English monolingualism usually [occurs] within three generations.

But even with the advancement of English integration throughout the generations, the report found that there are various barriers to English proficiency, like lack of funding from federal and state agencies to support adult English-language classes or access by low-skilled, poorly educated, residentally segregated, and undocumented immigrant populations.

“The troubling issue is that federal and state support for adult English-language classes has declined in the last decade,” Waters said. “So people who want to learn English don’t necessarily have access to that.”

America does not have an official language, though many states have already passed or are trying to pass legislation to make their official state language English, sometimes as part of an anti-immigrant push to limit immigrants into their localities. Most recently, a Pennsylvania lawmaker turned off the microphone for a Latina colleague who objected to his English-only bill.

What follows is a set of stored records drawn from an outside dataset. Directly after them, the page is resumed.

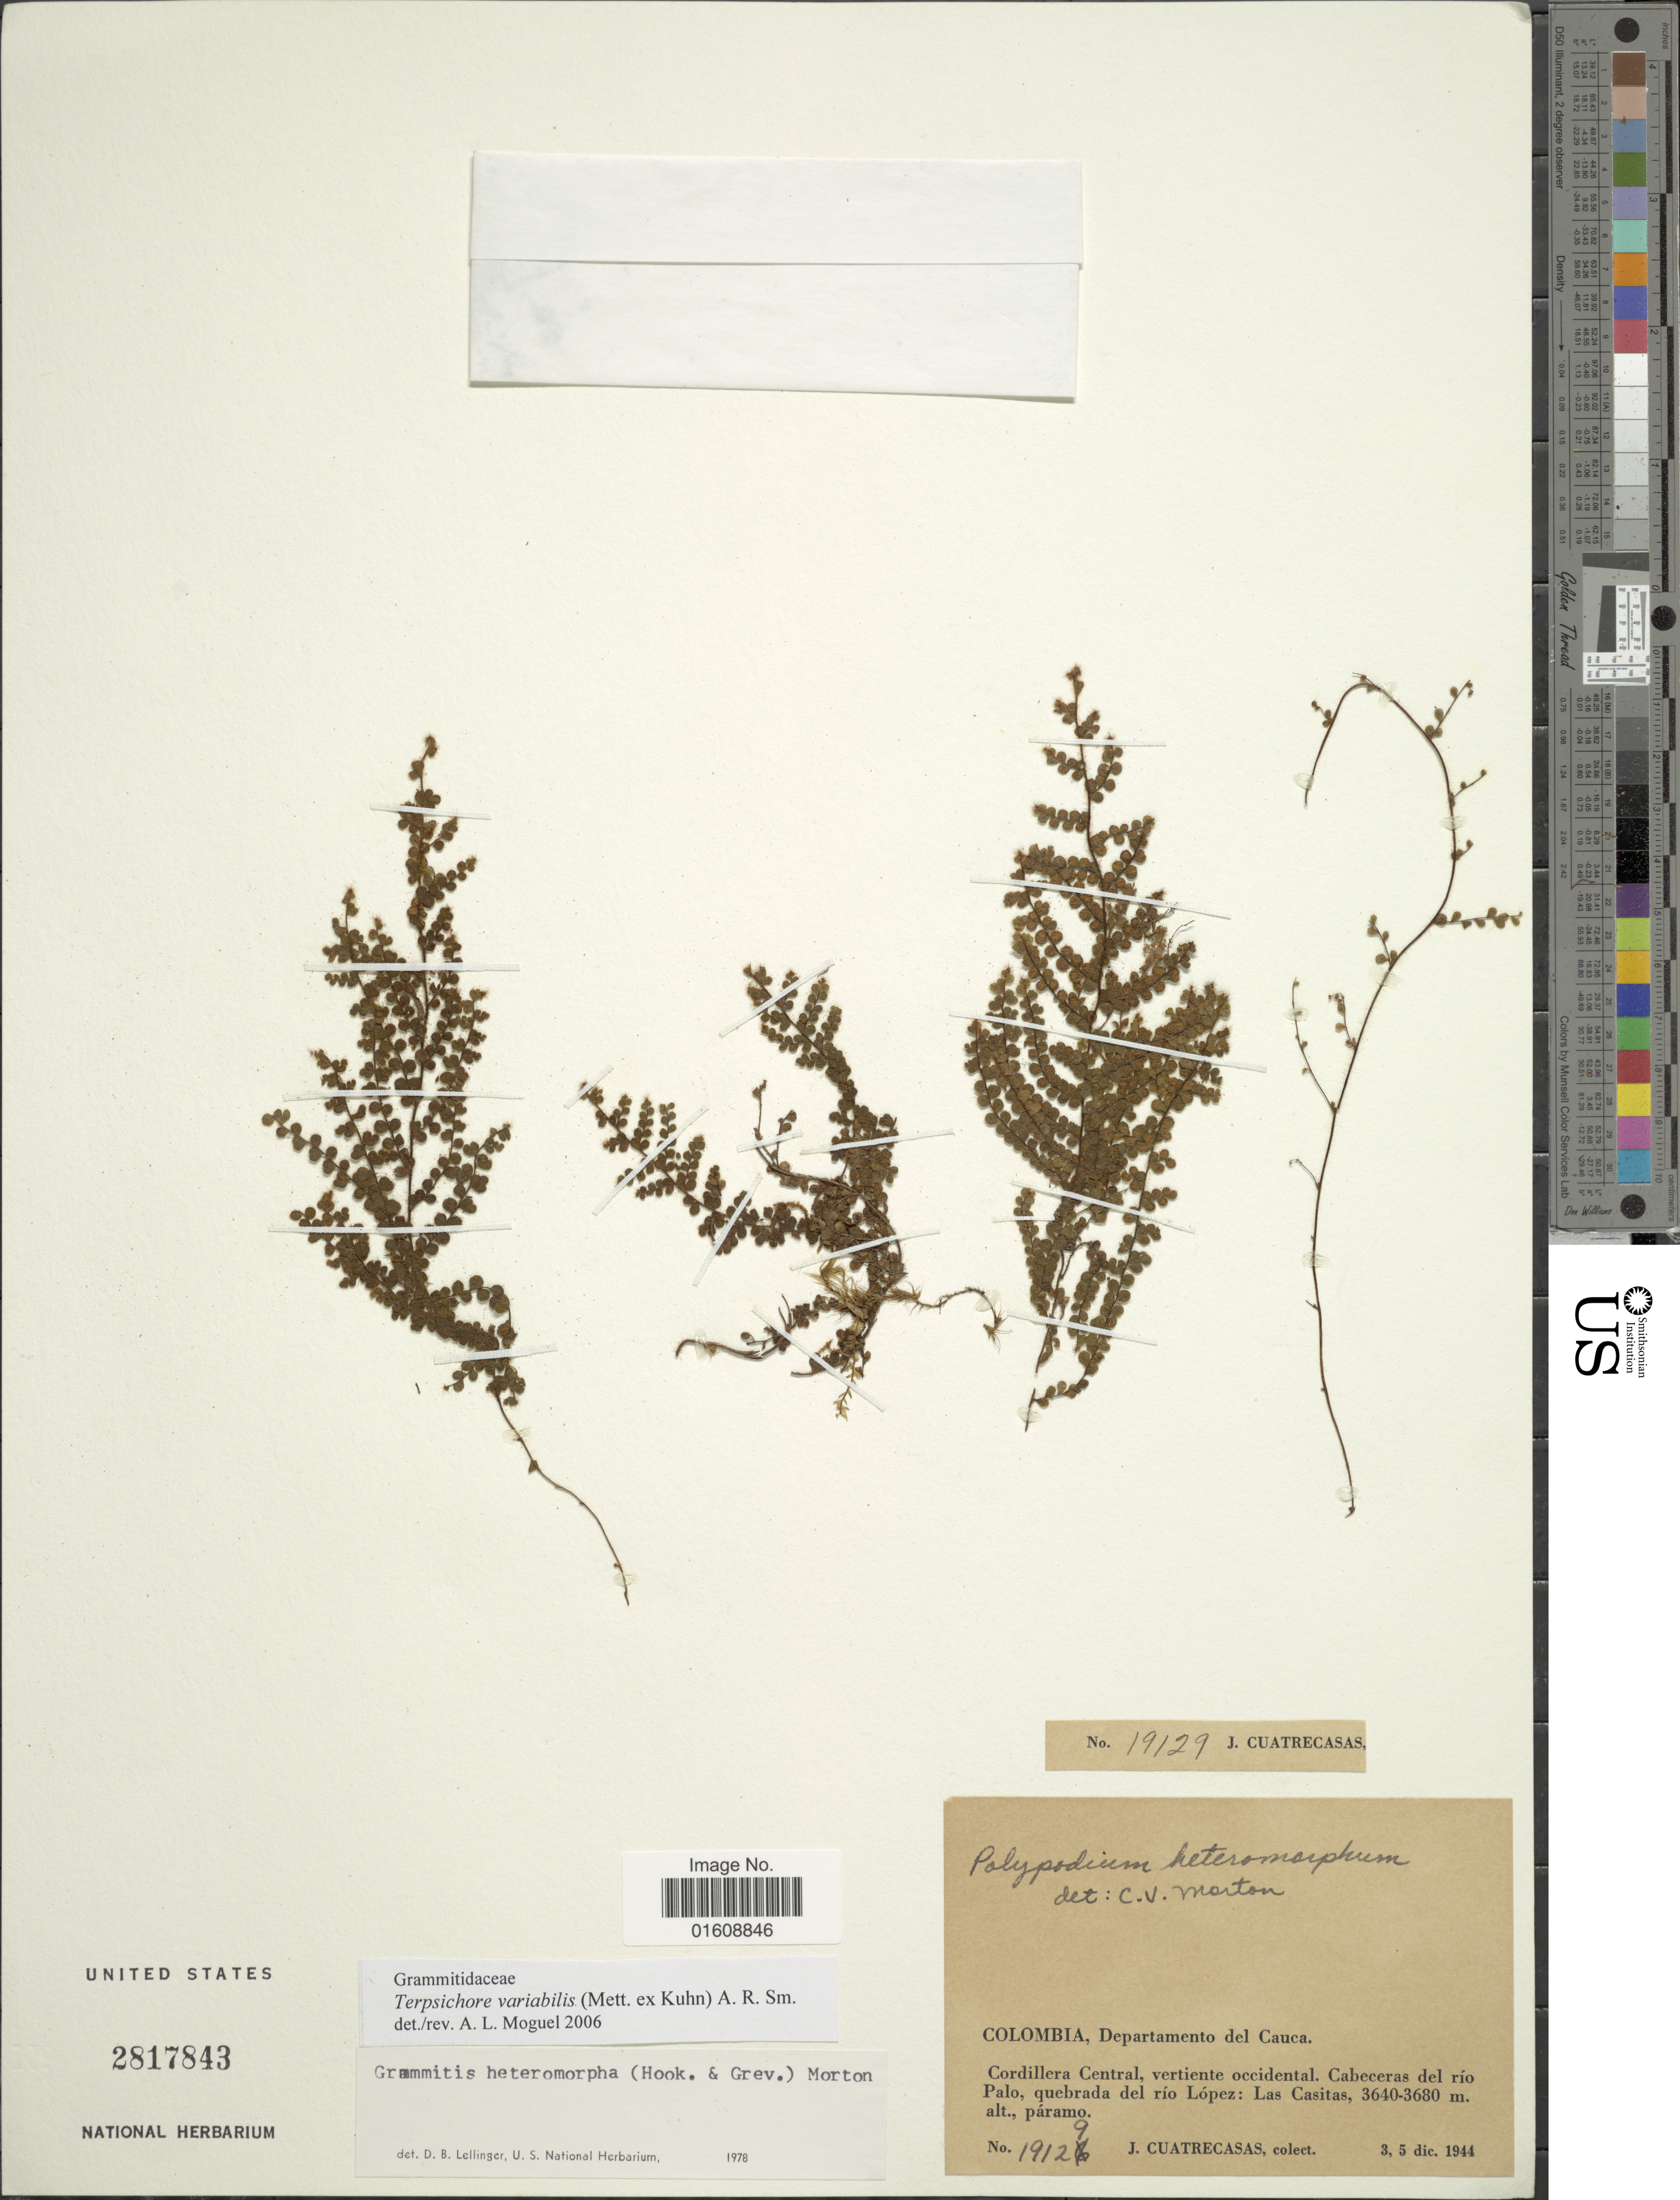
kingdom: Plantae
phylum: Tracheophyta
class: Polypodiopsida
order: Polypodiales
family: Polypodiaceae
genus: Alansmia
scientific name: Alansmia variabilis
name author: (Mett.) Moguel & M. Kessler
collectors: J. Cuatrecasas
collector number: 19129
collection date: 1944-12-03/1944-12-05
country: Colombia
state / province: Cauca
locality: Cordillera Central, vertiente occidental. Cabeceras del río Palo, quebrada del río López: Las Casitas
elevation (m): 3640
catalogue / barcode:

Even GOP candidates have hedged right on advocating for English-only legislation. Trump criticized former Florida Jeb Bush (R) for not exclusively speaking English on the campaign trail. And Carly Fiorina indicated that “English is the official language of the United States.”


“There’s no need for English-only legislation,” Waters stated, noting that the switch to English in the second generation is “overwhelming,” while the switch in the third generation is generally complete. “It seems to be happening on its own. If people wanted to support English-language use, then perhaps increasing federal and state support would be the way to go.”